Worldwide, the biggest impact on Alzheimer's cases is low education, because illiteracy is so common, they found. Low education can be a sign of many factors that harm minds, such as poor nutrition. But it also is harmful by itself, because there is less opportunity to develop "brain power" that can carry you into old age.

"Education, even at a young age, starts to build your neural networks," so being deprived of it means less brain development, Barnes explained.

Smoking had the second biggest impact on cases worldwide, followed by too little exercise.

In the United States, however, inactivity is the leading problem because a third of the population is sedentary, Barnes said.

Depression made the next biggest impact on Alzheimer's cases in the U.S., followed by smoking and high blood pressure in mid-life. Untreated or inadequately treated depression has long been known to raise the risk of developing Alzheimer's disease.

Reducing these seven risk factors by 25 percent could mean 3 million fewer cases of Alzheimer's worldwide, including half a million in the U.S., researchers estimated.
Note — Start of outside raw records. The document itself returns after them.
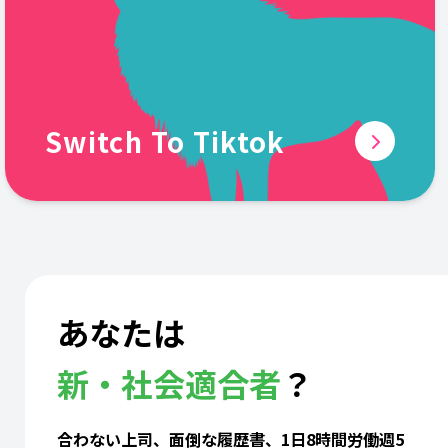
Switch To Tiktok
あなたは
新・社会適合者
？
合わない上司、面倒な履歴書、1日8時間労働週5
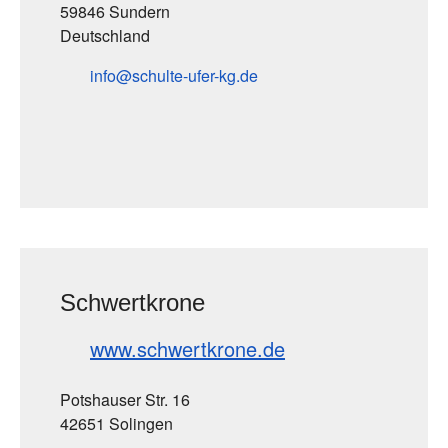
59846 Sundern
Deutschland
info
schulte-ufer-kg
de
Schwertkrone
www.schwertkrone.de
Potshauser Str. 16
42651 Solingen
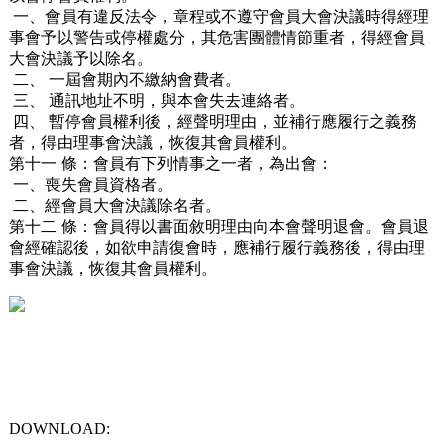
一、會員有違反法令，章程或不遵守會員大會決議時得經理
事會予以警告或停權處分，其危害團體情節重者，得經會員
大會決議予以除名。
二、 一屆會期內不繳納會費者。
三、 通訊地址不明，與本會失去連絡者。
四、 暫停會員權利後，經聲明理由，並補行應履行之義務
者，得由理事會決議，恢復其會員權利。
第十一 條：會員有下列情事之一者，為出會：
一、喪失會員資格者。
二、經會員大會決議除名者。
第十二 條：會員得以書面敘明理由向本會聲明退會。會員退
會經確認後，如欲申請復會時，應補行履行義務後，得由理
事會決議，恢復其會員權利。
DOWNLOAD:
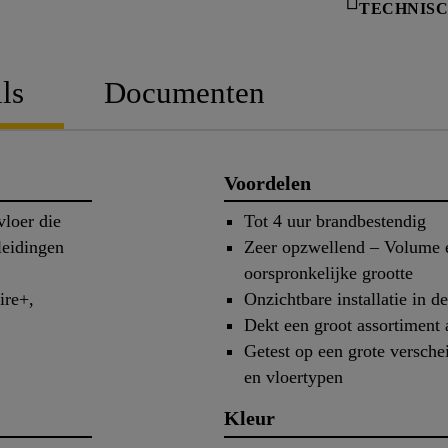
TECHNISC
ls
Documenten
Voordelen
vloer die
Tot 4 uur brandbestendig
leidingen
Zeer opzwellend – Volume e
oorspronkelijke grootte
ire+,
Onzichtbare installatie in 
Dekt een groot assortiment 
Getest op een grote versche
en vloertypen
Kleur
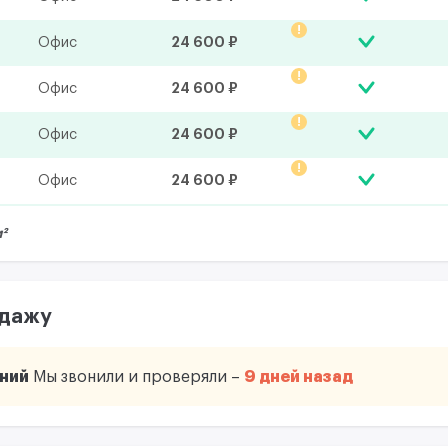
!
24 600 ₽
Офис
!
24 600 ₽
Офис
!
24 600 ₽
Офис
!
24 600 ₽
Офис
м²
одажу
ний
Мы звонили и проверяли –
9 дней назад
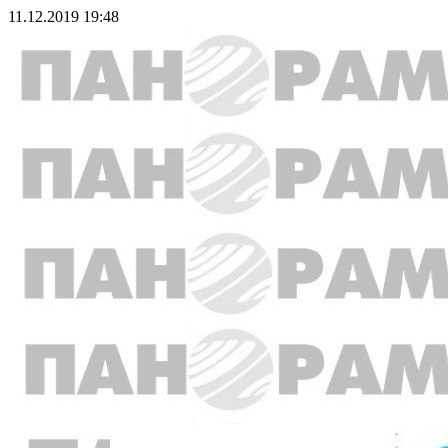
11.12.2019 19:48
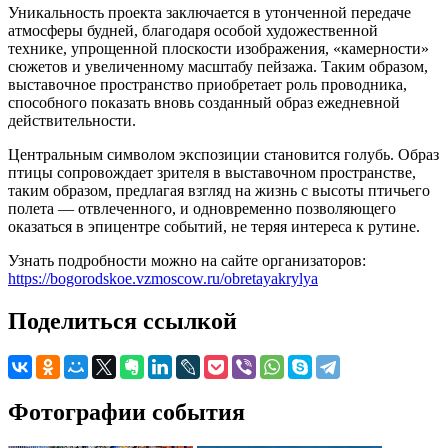
Уникальность проекта заключается в утонченной передаче
атмосферы будней, благодаря особой художественной
технике, упрощенной плоскости изображения, «камерности»
сюжетов и увеличенному масштабу пейзажа. Таким образом,
выставочное пространство приобретает роль проводника,
способного показать вновь созданный образ ежедневной
действительности.
Центральным символом экспозиции становится голубь. Образ
птицы сопровождает зрителя в выставочном пространстве,
таким образом, предлагая взгляд на жизнь с высоты птичьего
полета — отвлеченного, и одновременно позволяющего
оказаться в эпицентре событий, не теряя интереса к рутине.
Узнать подробности можно на сайте организаторов:
https://bogorodskoe.vzmoscow.ru/obretayakrylya
Поделиться ссылкой
Фотографии события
Reducing risk factors by 10 percent would translate to 1.1 million fewer cases.

"It gives us a little bit of hope about things we could do now about the epidemic that is coming our way," Barnes said.

Alzheimer's cases are expected to triple by 2050, to around 106 million worldwide.

"We can do something about this," said Dr. Ronald Petersen, a Mayo Clinic dementia specialist who had no role in the study. A common misconception is that you're "dealt a deck of cards at birth," he said, but "people need not just sit back and watch this unfold."